4 TIPS FOR THE FIRST TIME HOMEBUYER
Buying a home on the Big Island?
Here are 4 tips…
Quite possibly one of the biggest decisions you will ever make in your lifetime will be buying your first home. It can be a bit overwhelming and you may even feel like you are having to learn a second language: Escrow, interest rates, down payments, HOAs, credit scores, pre-approvals. Let’s start by assuming that you clicked on this article because you have made the decision to purchase a home—and you fall into the category above and are actually going to read the 5 tips you should consider before you purchase your first home.
1. Credit score, credit score, credit score.
The importance of your credit score cannot be overstated. There are plenty of websites that will allow you to get your credit score free. Take advantage of these and keep a close eye on your credit score. Look at it at least a year before you want to purchase a home, so that you have plenty of time if anything does need improving. Most lenders want to see your credit score above 700, so definitely aim for that. And remember, the better your credit score, the more likely you are to get a much lower interest rate. And who doesn’t want to save tens of thousands of dollars?
If you feel like your credit score is good enough to start looking for that perfect house, it’s a good idea to get a lender to pre-approve you before you start shopping—this lets the realtors and sellers know you’re serious, and gives you a good starting point when you are looking at homes. The process is fairly simple and in some cases you can get approved online. Basic requirements are verification of your employment, income, and credit.
Once you’re pre-approved, don’t do anything too drastic in your financial life. Don’t buy a new car or open a bunch or credit cards. Don’t apply for other loans or change your job. Your pre-approval is based on your financial situation at the time of application and any changes can get your loan denied when you try to purchase a home.
2. Know what you can afford.
Your lender bases their decision on how much you can afford based on what you earn and how many other secured debts you have. However, they do not take into account any other living expenses. You may be pre-approved for a $400,000 loan for a home, and you think that it’s great but, you need to ask yourself if you were to actually get a home that expensive, could you still afford the mortgage along with electricity, water, cable and internet, your car note, groceries, etc.
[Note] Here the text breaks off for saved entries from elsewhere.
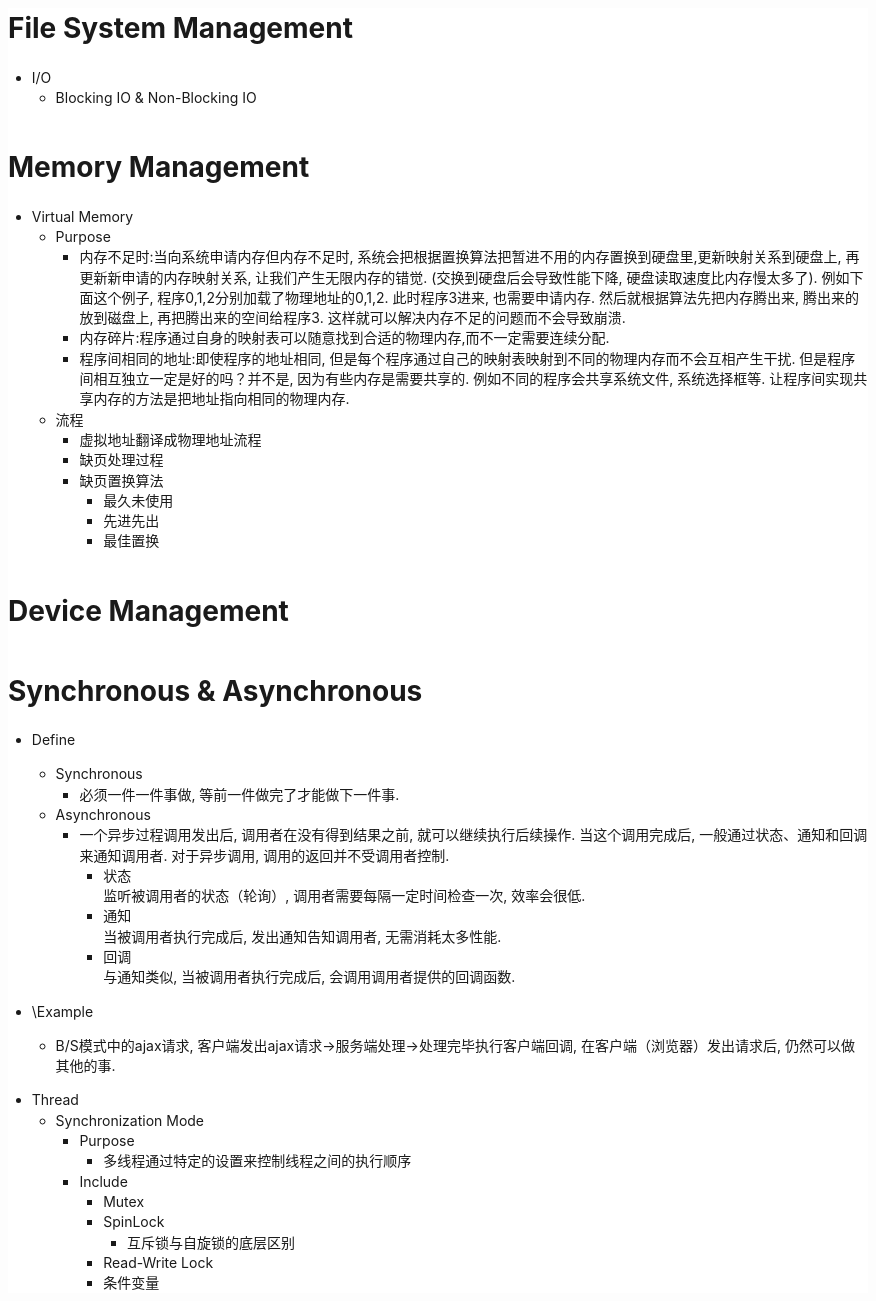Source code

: 
# File System Management

  * I/O
    * Blocking IO & Non-Blocking IO

# Memory Management

* Virtual Memory
  - Purpose
    - 内存不足时:当向系统申请内存但内存不足时, 系统会把根据置换算法把暂进不用的内存置换到硬盘里,更新映射关系到硬盘上, 再更新新申请的内存映射关系, 让我们产生无限内存的错觉. (交换到硬盘后会导致性能下降, 硬盘读取速度比内存慢太多了). 例如下面这个例子, 程序0,1,2分别加载了物理地址的0,1,2. 此时程序3进来, 也需要申请内存. 然后就根据算法先把内存腾出来, 腾出来的放到磁盘上, 再把腾出来的空间给程序3. 这样就可以解决内存不足的问题而不会导致崩溃. 
    - 内存碎片:程序通过自身的映射表可以随意找到合适的物理内存,而不一定需要连续分配. 
    - 程序间相同的地址:即使程序的地址相同, 但是每个程序通过自己的映射表映射到不同的物理内存而不会互相产生干扰. 但是程序间相互独立一定是好的吗？并不是, 因为有些内存是需要共享的. 例如不同的程序会共享系统文件, 系统选择框等. 让程序间实现共享内存的方法是把地址指向相同的物理内存. 
  - 流程
    - 虚拟地址翻译成物理地址流程
    - 缺页处理过程
    - 缺页置换算法
      - 最久未使用
      - 先进先出
      - 最佳置换

# Device Management



# Synchronous & Asynchronous  

- Define
  * Synchronous
    - 必须一件一件事做, 等前一件做完了才能做下一件事.  
  * Asynchronous
    - 一个异步过程调用发出后, 调用者在没有得到结果之前, 就可以继续执行后续操作. 当这个调用完成后, 一般通过状态、通知和回调来通知调用者. 对于异步调用, 调用的返回并不受调用者控制. 
      - 状态  
        监听被调用者的状态（轮询）, 调用者需要每隔一定时间检查一次, 效率会很低. 
      - 通知  
        当被调用者执行完成后, 发出通知告知调用者, 无需消耗太多性能. 
      - 回调  
        与通知类似, 当被调用者执行完成后, 会调用调用者提供的回调函数. 
  
- \Example
  - B/S模式中的ajax请求, 客户端发出ajax请求->服务端处理->处理完毕执行客户端回调, 在客户端（浏览器）发出请求后, 仍然可以做其他的事. 



* Thread
  * Synchronization Mode
    - Purpose
      -  多线程通过特定的设置来控制线程之间的执⾏顺序
    - Include 
      - Mutex
      - SpinLock
        - 互斥锁与自旋锁的底层区别
      - Read-Write Lock
      - 条件变量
It’s important to look at the whole picture and take the time to really consider your financial situation and ability. Figure out what you can afford to spend, and figure out what you’re comfortable spending. Don’t be shy about this number. You may see real estate agents on TV showing prospective buyers houses way out their price range—actual agents won’t do this if you tell them your top price. They want to make a sale just as much as you want to buy. And in the long run, you’re the one paying so it’s important that you know your comfort zone.
3. Know what you want.
This is an important piece of the process. If you have house fever, then you’ve already been thinking and dreaming of all the things you’d like out of a house. It’s good to make lists of things that you won’t compromise on and things that you would be more flexible about not having. As you visit each home, write down what you like and don’t like about each of them and compare them to your list. You may decide that you don’t want to even tour a home that doesn’t have at least 2 full bathrooms. That’s fine, adding a bathroom is an expense project. But always keep an open mind about things like paint colors, fixtures, furniture arrangements, or ugly carpeting. Those are all easily changeable, and you’re unlikely to find a place that has exactly your style or tastes already installed.
4. Set up a property search.
You can look for a local, broker owned real estate website like Live on the Big Island.com to set up a property search. Many of the large real estate portals will not have all of the active listings in your area, so make sure that the real estate broker you do find is a member of the local MLS. This will ensure that you are getting everything that is available in your market.
Buying a Home is a HUGE DECISION
After contacting a real estate agent and get your pre-approval for your loan you will be ready to start viewing homes. At first, you may not see anything you fall in love with but don’t dismay. Considering how much money you’re getting ready to spend, you want to make sure that you are more than okay with your purchase. Although the process may seem daunting and you just want it to be over, It’s never a good idea to settle and hope that you’ll grow to love the house.
First time-buyers often don’t consider what still has to take place even after you find your dream home, put in an offer, negotiate and finally have your offer accepted. Then, there are inspections and appraisals, now you have to actually be approved for the loan, so there will be paperwork and a ton of documents you will have to read, fill-out and sign. Keep in mind that these steps could take as long as a month to complete.
Buying a home is a big step in your life—make sure you have considered how big of a decision and expense this is going to be, and make sure that you are getting what you want.